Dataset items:

◇ ◇ ◇

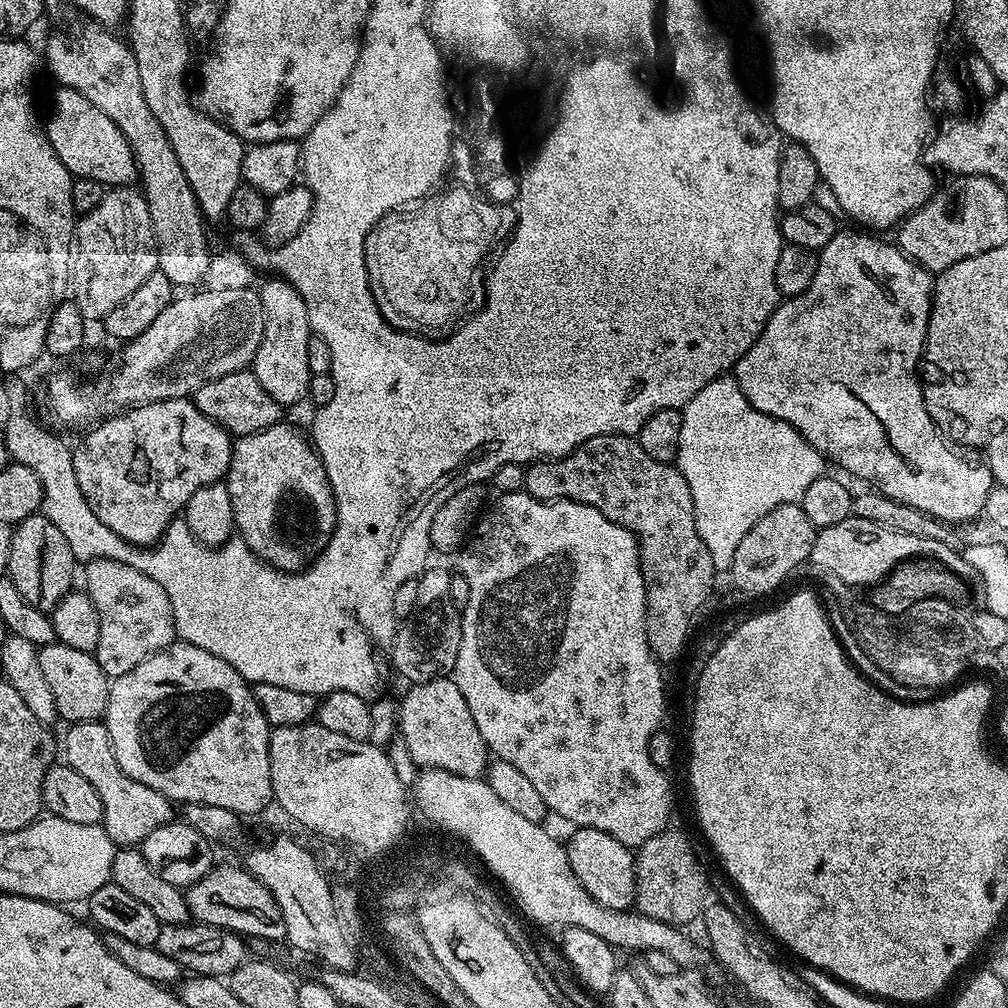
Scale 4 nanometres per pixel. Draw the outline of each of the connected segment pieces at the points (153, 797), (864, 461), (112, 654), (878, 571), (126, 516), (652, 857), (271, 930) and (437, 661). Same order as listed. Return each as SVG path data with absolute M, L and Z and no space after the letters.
M99 720L78 722L68 724L66 730L68 733L64 740L62 736L63 759L71 768L78 770L78 774L82 774L82 778L86 778L86 782L90 782L94 790L98 790L98 798L102 798L104 811L102 827L117 846L143 845L150 830L158 830L158 826L173 823L173 801L158 790L130 778L130 774L126 774L122 766L118 766L118 758L114 754L110 734L104 723Z
M844 230L837 231L834 238L830 238L830 242L826 242L826 246L820 249L818 255L820 261L818 262L818 271L814 273L814 282L810 282L810 287L807 290L802 290L802 294L797 296L787 297L783 302L777 304L776 309L770 314L770 318L766 322L766 326L762 330L762 334L758 334L758 338L754 342L754 346L750 346L750 350L746 350L746 354L742 354L742 358L736 364L734 369L734 375L738 386L742 390L742 394L746 394L746 398L750 402L750 406L754 406L754 410L762 410L762 414L770 414L774 418L782 418L782 422L790 422L790 426L794 426L794 430L798 430L806 438L806 442L810 442L810 446L814 446L814 450L818 450L825 461L837 464L840 468L845 468L852 476L857 476L860 480L872 480L871 487L882 493L884 496L888 496L892 500L898 501L899 504L905 504L911 508L916 508L919 512L925 512L928 516L933 516L936 520L943 520L945 524L949 526L957 526L963 520L972 520L981 515L986 506L986 494L990 494L992 485L994 483L992 478L992 472L988 469L987 464L983 462L977 462L977 464L971 464L964 456L959 456L956 452L951 452L949 445L946 443L943 436L936 431L936 423L930 418L930 414L926 410L924 405L924 389L922 387L921 377L918 375L918 369L922 364L922 357L924 355L924 342L928 338L928 319L930 318L930 310L932 309L932 285L934 283L933 273L928 269L923 268L921 264L915 264L912 259L901 252L896 247L895 243L889 242L888 244L884 240L879 240L879 235L869 234L864 230L856 230L860 232L844 232Z
M106 558L87 561L82 568L82 580L83 576L83 591L94 602L94 610L98 610L100 641L94 655L109 678L130 674L138 662L146 662L146 658L169 648L177 639L170 598L166 598L166 590L154 578L146 578L142 570Z
M850 515L835 526L826 526L817 531L812 547L811 563L816 563L829 576L837 576L846 585L877 585L893 568L913 558L933 556L935 563L947 568L964 581L969 589L983 589L984 580L975 568L963 558L962 551L952 549L947 540L934 542L934 538L922 538L918 534L902 534L902 530L890 530L870 518Z
M188 398L137 404L134 408L103 419L95 426L89 427L81 436L84 437L81 438L80 445L75 445L72 448L72 465L74 466L74 478L78 478L78 490L82 490L90 510L94 510L94 514L98 514L98 522L102 522L102 526L110 526L110 530L114 530L114 534L118 534L118 538L136 544L140 548L158 543L164 537L164 531L168 529L168 525L183 513L185 506L190 502L190 498L198 490L202 490L202 486L221 483L227 477L234 443L233 437L225 428L218 426L218 422L206 418L206 414L202 414L202 410L198 410L198 406Z
M665 830L654 834L635 853L636 902L635 911L677 926L688 926L703 917L704 911L714 902L708 872L700 865L692 844L680 832Z
M217 863L211 872L186 889L188 914L193 921L239 932L245 938L257 936L260 940L283 941L287 934L282 910L274 894L248 870L236 864Z
M429 566L418 577L418 602L410 615L397 627L390 649L390 664L409 685L425 684L447 677L458 662L458 646L462 642L462 612L452 601L452 580L440 568Z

◇ ◇ ◇

Your task
Your copy should match the records word for word, with the pictures removed.

Response to the exercise
Scale 4 nanometres per pixel. Draw the outline of each of the connected segment pieces at the points (153, 797), (864, 461), (112, 654), (878, 571), (126, 516), (652, 857), (271, 930) and (437, 661). Same order as listed. Return each as SVG path data with absolute M, L and Z and no space after the letters.
M99 720L78 722L68 724L66 730L68 733L64 740L62 736L63 759L71 768L78 770L78 774L82 774L82 778L86 778L86 782L90 782L94 790L98 790L98 798L102 798L104 811L102 827L117 846L143 845L150 830L158 830L158 826L173 823L173 801L158 790L130 778L130 774L126 774L122 766L118 766L118 758L114 754L110 734L104 723Z
M844 230L837 231L834 238L830 238L830 242L826 242L826 246L820 249L818 255L820 261L818 262L818 271L814 273L814 282L810 282L810 287L807 290L802 290L802 294L797 296L787 297L783 302L777 304L776 309L770 314L770 318L766 322L766 326L762 330L762 334L758 334L758 338L754 342L754 346L750 346L750 350L746 350L746 354L742 354L742 358L736 364L734 369L734 375L738 386L742 390L742 394L746 394L746 398L750 402L750 406L754 406L754 410L762 410L762 414L770 414L774 418L782 418L782 422L790 422L790 426L794 426L794 430L798 430L806 438L806 442L810 442L810 446L814 446L814 450L818 450L825 461L837 464L840 468L845 468L852 476L857 476L860 480L872 480L871 487L882 493L884 496L888 496L892 500L898 501L899 504L905 504L911 508L916 508L919 512L925 512L928 516L933 516L936 520L943 520L945 524L949 526L957 526L963 520L972 520L981 515L986 506L986 494L990 494L992 485L994 483L992 478L992 472L988 469L987 464L983 462L977 462L977 464L971 464L964 456L959 456L956 452L951 452L949 445L946 443L943 436L936 431L936 423L930 418L930 414L926 410L924 405L924 389L922 387L921 377L918 375L918 369L922 364L922 357L924 355L924 342L928 338L928 319L930 318L930 310L932 309L932 285L934 283L933 273L928 269L923 268L921 264L915 264L912 259L901 252L896 247L895 243L889 242L888 244L884 240L879 240L879 235L869 234L864 230L856 230L860 232L844 232Z
M106 558L87 561L82 568L82 580L83 576L83 591L94 602L94 610L98 610L100 641L94 655L109 678L130 674L138 662L146 662L146 658L169 648L177 639L170 598L166 598L166 590L154 578L146 578L142 570Z
M850 515L835 526L826 526L817 531L812 547L811 563L816 563L829 576L837 576L846 585L877 585L893 568L913 558L933 556L935 563L947 568L964 581L969 589L983 589L984 580L975 568L963 558L962 551L952 549L947 540L934 542L934 538L922 538L918 534L902 534L902 530L890 530L870 518Z
M188 398L137 404L134 408L103 419L95 426L89 427L81 436L84 437L81 438L80 445L75 445L72 448L72 465L74 466L74 478L78 478L78 490L82 490L90 510L94 510L94 514L98 514L98 522L102 522L102 526L110 526L110 530L114 530L114 534L118 534L118 538L136 544L140 548L158 543L164 537L164 531L168 529L168 525L183 513L185 506L190 502L190 498L198 490L202 490L202 486L221 483L227 477L234 443L233 437L225 428L218 426L218 422L206 418L206 414L202 414L202 410L198 410L198 406Z
M665 830L654 834L635 853L636 902L635 911L677 926L688 926L703 917L704 911L714 902L708 872L700 865L692 844L680 832Z
M217 863L211 872L186 889L188 914L193 921L239 932L245 938L257 936L260 940L283 941L287 934L282 910L274 894L248 870L236 864Z
M429 566L418 577L418 602L410 615L397 627L390 649L390 664L409 685L425 684L447 677L458 662L458 646L462 642L462 612L452 601L452 580L440 568Z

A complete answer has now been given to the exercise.